Obviously, it should be appreciated by those skilled in the art, each module or each step of the above-mentioned present invention are permissible Realizing by general calculating system, they can concentrate in single calculating system, or is distributed in many On the network that individual calculating system is formed, alternatively, they can use the executable program code of calculating system Realize, it is thus possible to be stored in storage system being performed by calculating system.So, this Bright be not restricted to any specific hardware and software combine.

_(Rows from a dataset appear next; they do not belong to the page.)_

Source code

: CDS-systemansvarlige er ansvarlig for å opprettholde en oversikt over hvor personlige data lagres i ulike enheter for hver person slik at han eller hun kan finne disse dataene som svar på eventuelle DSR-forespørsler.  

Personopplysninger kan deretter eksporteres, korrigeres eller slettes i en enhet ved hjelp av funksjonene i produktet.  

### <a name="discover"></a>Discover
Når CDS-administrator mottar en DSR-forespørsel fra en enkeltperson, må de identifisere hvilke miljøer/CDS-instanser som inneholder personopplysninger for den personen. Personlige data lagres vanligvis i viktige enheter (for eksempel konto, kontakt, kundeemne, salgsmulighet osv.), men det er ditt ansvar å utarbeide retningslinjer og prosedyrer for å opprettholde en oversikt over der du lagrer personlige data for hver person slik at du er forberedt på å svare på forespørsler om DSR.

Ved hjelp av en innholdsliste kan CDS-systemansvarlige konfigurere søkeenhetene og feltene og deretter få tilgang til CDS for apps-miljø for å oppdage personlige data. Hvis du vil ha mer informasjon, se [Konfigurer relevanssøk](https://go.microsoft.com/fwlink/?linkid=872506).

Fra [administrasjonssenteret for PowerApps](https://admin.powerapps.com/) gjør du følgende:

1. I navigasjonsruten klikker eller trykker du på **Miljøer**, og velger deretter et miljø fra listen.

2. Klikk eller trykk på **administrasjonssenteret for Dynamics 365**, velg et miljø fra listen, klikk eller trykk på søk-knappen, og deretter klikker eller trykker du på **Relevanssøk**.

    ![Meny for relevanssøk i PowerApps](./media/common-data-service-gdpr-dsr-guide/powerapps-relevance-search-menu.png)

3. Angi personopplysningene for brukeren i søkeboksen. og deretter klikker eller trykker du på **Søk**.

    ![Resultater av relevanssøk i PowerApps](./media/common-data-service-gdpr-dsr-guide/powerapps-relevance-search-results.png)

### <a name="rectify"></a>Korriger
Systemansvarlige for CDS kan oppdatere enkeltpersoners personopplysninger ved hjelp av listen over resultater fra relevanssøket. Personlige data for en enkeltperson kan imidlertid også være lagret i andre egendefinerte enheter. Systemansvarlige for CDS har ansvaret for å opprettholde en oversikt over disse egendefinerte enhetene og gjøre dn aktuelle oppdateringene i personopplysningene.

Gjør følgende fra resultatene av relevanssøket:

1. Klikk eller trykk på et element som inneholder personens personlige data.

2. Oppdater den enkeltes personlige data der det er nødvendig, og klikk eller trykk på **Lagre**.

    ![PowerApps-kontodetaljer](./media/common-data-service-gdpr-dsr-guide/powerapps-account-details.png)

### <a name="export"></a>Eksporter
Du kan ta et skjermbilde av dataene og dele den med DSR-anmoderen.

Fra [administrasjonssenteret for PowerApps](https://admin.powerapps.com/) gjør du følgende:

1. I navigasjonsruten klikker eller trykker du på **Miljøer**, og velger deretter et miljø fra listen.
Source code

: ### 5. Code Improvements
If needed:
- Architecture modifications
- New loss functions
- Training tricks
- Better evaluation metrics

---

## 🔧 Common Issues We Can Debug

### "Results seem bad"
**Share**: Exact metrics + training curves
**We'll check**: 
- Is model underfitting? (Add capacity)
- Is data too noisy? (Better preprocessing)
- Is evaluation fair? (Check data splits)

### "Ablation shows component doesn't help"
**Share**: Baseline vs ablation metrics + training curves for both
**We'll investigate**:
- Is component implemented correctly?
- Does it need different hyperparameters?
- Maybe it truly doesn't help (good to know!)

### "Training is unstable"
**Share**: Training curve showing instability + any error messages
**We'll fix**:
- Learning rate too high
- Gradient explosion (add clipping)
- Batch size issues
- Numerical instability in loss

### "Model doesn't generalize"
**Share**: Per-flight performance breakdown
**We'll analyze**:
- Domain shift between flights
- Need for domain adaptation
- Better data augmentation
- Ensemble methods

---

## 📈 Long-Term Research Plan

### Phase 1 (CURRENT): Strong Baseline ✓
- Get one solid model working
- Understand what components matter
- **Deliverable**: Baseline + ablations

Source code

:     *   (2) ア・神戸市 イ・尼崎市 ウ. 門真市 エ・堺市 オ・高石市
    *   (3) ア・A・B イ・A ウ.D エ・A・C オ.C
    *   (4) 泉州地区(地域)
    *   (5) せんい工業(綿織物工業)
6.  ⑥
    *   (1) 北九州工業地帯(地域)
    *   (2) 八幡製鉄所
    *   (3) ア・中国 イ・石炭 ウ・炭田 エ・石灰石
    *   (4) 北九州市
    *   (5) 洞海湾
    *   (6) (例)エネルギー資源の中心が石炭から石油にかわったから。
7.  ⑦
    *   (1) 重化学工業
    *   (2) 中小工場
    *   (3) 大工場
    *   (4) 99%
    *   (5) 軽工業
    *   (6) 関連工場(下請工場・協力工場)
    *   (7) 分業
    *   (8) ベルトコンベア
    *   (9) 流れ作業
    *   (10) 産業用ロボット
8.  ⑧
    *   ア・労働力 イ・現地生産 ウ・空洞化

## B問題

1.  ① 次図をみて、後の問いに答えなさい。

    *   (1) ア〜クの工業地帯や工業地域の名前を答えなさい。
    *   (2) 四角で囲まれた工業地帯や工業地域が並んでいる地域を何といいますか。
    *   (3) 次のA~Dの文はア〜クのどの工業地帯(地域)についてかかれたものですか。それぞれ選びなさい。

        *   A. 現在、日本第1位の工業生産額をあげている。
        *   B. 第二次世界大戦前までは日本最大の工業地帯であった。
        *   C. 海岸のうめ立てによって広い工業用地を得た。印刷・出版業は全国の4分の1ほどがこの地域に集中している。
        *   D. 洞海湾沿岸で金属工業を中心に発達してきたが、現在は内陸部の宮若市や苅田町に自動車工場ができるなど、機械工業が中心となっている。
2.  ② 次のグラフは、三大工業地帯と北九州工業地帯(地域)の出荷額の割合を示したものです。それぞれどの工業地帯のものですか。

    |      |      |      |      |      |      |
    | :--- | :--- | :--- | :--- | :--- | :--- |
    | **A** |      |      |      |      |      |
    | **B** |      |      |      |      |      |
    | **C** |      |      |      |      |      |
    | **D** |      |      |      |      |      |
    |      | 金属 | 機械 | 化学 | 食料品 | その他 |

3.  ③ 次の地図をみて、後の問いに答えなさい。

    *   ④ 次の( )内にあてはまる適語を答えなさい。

It should be appreciated that the above-mentioned detailed description of the invention of the present invention is used only for exemplary illustration or explains this The principle of invention, and be not construed as limiting the invention.Therefore, without departing from the spirit and scope of the present invention In the case of any modification, equivalent substitution and improvement etc. done, should be included in protection scope of the present invention Within.Additionally, claims of the present invention be intended to fall into scope and border or Whole in the equivalents on this scope of person and border change and modifications example.

Claims

1. a medical product data processing method, it is characterised in that including:

Method the most according to claim 1, it is characterised in that described employing distributed data index is deposited Store up the data of multiple dimension, farther include:

Method the most according to claim 2, it is characterised in that described retrieval frequency based on data block is come Management copy, farther includes:

FH_m=α FH_m-1+β(R_m-W_m)

FC=FH/count

Copy is set and increases threshold value and copy minimizing threshold value；When the value of FC increases threshold value more than copy, monitor Device notice namenode increases the quantity of respective copies；The request that namenode response monitor is sent, starts Copy amount increases order, selects optimum back end to carry out stored copies according to copy Distribution Strategy, works as number After on node, copy replication has worked, namenode updates copy amount；When the value of FC is less than copy When reducing threshold value, monitor notice namenode reduces copy amount, and namenode response monitor is sent Request, starts copy amount and reduces order, delete the pair on optimum back end according to copy Distribution Strategy This, after on back end, copy deletion work completes, namenode updates copy amount.